这消息来的太突然。
对于祝怀是早有预料,祝一锅倒在地上口吐白沫子的那天起,她就开始在心里倒计时了。
当时,祝怀闻着医院消毒水泛滥的刺鼻味道,旁边的许春梅跟天塌下来一样哭哭啼啼不停,医生只好给还是个半大孩子的祝怀讲一些糟糕状况,主要目的是让她们拿出钱给祝一锅吊命。
消毒水味道只增不减,祝怀自己一个人走回三山镇求完人,硬是被王慧芳留在家里吃了些东西。
饭做的赶,刚做好的小米粥和早上剩下来的包子,胡萝卜鸡蛋馅的。周小小挑食,不爱吃胡萝卜,干巴巴喝着粥,在桌子这头看低头吃饭的祝怀,她头上还带着那块白布,在地上踩过,粘上了一时半会儿消不下去的土渍。
周小小有一口没一口喝着粥,悄悄看那块土渍,那地方用手擦过,应该是要掩盖下去被脚踩过的痕迹。
她看不穿祝怀面对亲人的死讯,到底有没有难过或者悲伤,但周小小敢笃定这种情绪底下还藏着别的。
这世界上,周小小心想,除了天知地知,只有她知,祝怀在捡这条白布,故意用脚狠踩了好几下,当时车子走的快,她眼尖又碰了不知什么运,回头正好在车窗里看见了。
偷看别人脆弱是不好的行为,周小小暗自发誓绝口不提。
有个人在旁边时有时无的盯着看,轮到谁身上都会发现,祝怀实在忍不了,在周小小眼睛又看过来的同时,抬头也去看她。

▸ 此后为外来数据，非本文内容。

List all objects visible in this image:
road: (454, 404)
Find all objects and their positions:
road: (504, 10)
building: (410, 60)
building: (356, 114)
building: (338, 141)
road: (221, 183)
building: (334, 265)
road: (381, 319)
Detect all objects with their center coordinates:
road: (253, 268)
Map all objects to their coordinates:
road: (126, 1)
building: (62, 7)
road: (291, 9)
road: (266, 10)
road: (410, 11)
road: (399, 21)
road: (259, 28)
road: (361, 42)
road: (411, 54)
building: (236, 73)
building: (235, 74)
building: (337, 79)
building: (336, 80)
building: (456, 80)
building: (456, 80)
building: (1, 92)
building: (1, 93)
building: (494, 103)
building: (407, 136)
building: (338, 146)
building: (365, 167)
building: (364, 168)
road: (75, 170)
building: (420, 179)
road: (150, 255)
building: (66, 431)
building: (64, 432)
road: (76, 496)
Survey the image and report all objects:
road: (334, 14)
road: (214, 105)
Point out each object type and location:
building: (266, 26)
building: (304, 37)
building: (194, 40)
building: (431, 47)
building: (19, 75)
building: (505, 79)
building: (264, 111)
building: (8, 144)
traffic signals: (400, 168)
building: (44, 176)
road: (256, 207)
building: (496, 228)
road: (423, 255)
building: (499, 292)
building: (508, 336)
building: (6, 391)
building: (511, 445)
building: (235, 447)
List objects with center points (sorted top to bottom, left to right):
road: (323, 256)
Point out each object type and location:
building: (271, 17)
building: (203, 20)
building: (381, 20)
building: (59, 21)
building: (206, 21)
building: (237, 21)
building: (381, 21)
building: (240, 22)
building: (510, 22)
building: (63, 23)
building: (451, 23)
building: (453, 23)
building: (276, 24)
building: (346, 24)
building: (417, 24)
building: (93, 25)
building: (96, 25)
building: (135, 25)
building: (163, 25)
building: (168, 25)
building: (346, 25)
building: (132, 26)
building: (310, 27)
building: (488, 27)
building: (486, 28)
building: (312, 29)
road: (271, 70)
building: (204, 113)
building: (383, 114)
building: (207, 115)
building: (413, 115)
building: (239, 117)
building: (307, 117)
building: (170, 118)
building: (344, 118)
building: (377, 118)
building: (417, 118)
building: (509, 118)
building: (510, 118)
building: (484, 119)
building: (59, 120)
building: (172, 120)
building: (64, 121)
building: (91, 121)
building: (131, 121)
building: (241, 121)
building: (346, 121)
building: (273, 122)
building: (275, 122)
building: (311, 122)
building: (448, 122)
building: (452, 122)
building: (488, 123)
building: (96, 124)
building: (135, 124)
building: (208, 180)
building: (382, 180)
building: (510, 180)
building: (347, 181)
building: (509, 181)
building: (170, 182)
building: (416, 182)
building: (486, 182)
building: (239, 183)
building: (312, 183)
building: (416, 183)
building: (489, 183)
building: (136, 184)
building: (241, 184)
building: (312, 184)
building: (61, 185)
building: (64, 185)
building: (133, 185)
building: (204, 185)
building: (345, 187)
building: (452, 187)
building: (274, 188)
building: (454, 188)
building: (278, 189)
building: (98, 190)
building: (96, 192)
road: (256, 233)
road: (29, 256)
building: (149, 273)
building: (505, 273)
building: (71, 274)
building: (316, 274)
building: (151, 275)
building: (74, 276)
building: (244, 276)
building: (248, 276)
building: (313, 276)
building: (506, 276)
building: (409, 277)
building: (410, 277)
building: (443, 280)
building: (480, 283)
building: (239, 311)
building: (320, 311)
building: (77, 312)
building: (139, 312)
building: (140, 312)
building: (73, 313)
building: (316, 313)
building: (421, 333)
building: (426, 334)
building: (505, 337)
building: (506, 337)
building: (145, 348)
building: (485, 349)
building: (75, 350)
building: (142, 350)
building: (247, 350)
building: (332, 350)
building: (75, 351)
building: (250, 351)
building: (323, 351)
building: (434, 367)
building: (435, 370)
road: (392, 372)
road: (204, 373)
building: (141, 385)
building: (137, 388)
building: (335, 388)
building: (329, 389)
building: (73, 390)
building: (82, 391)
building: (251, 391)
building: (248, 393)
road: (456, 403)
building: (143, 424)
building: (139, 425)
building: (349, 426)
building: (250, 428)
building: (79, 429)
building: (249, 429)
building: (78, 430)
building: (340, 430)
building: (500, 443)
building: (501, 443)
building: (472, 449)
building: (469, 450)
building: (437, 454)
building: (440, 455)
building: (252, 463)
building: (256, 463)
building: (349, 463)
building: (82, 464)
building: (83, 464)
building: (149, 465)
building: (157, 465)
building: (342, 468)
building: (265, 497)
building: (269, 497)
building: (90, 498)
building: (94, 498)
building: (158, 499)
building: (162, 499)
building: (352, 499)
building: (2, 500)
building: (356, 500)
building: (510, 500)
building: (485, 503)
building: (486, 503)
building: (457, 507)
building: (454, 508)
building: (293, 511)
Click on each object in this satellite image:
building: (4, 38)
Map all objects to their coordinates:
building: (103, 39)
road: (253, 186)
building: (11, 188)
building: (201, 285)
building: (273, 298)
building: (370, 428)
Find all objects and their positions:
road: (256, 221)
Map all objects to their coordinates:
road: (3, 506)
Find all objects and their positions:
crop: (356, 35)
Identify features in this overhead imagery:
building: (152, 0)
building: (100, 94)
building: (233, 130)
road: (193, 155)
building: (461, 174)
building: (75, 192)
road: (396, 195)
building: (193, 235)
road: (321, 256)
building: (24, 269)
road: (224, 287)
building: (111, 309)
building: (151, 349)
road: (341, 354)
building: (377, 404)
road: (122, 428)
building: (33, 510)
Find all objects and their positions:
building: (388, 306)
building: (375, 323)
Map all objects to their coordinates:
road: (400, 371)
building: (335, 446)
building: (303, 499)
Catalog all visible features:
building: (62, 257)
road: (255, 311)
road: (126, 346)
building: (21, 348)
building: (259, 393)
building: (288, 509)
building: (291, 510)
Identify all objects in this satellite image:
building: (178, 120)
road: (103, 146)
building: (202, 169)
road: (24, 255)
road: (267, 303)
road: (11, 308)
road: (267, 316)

两个人正好碰到一起,周小小心虚,眼神飞快一偏,盯上祝怀跟前的包子。
她伸手拿了一个,塞进嘴里嚼了没几口,低头喝粥,自以为自己这套连招掩盖的高明,脑子里只有一个念头:胡萝卜鸡蛋馅的包子,天下第一难吃。
再到医院的时候,天大黑下来,周如海带着几个人跟在祝怀后边,今天晚上连夜要把尸体搬回家。
这次来,许春梅没再像刚住院那次大哭大嚎,凝着脸跟随人群把祝一锅已经僵直的身体拉回家,非要用旧习俗的流程把他埋一遭。
祝怀就在这一群人里裹挟着,一宿没睡,她起不了什么至关重要的作用。
她爸祝辉十几年没回来捉不着影子,祝怀流着他的血,被揪着耳朵,代替这个位置,被迫做一回祝一锅举灵引路的引子。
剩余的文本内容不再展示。